BY JEFFREY BLAIR LATTA
Partly, this is a result of the military's heavy-handed clamp-down on all transportation into and out of the disaster zone. If a recent article in Maclean's ("Disaster in the Limestone City") is to be believed, this cordon is being especially enforced in the case of reporters, with the effective result of a ban on anyone even seen to be carrying a camera.
This may be the only explanation we require to explain the strangely ambiguous reports, but, just the same, I cannot help but suspect there is another reason, one more voluntary in origin...

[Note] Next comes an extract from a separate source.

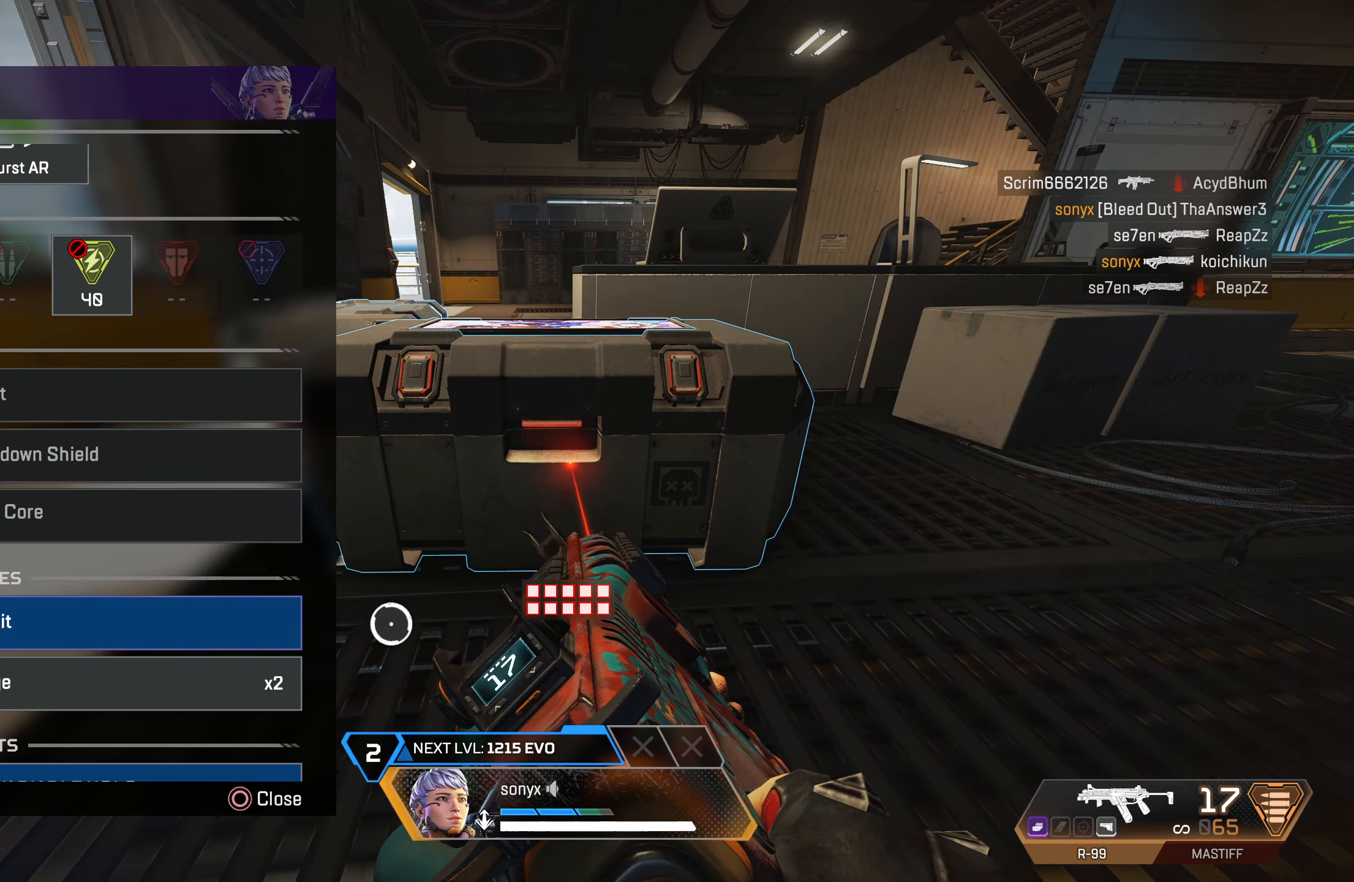
{"buttons": [], "left_stick": "up-left", "right_stick": "center", "events": [[267, "left_stick", "down-left"], [400, "right_stick", "down"], [450, "left_stick", "up-left"], [500, "right_stick", "center"]]}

You see, I was in Kingston the night of October 31 -- the first night of the disaster. I know what it is the soldiers are presently facing, and I can hardly blame any reporter who, learning even a tenth of what I have learned, feels it necessary to turn in a report in somewhat expurgated form. If nothing else, any publisher who dared to print the facts in toto would find him or herself branded either incompetent, a hoaxer, or insane.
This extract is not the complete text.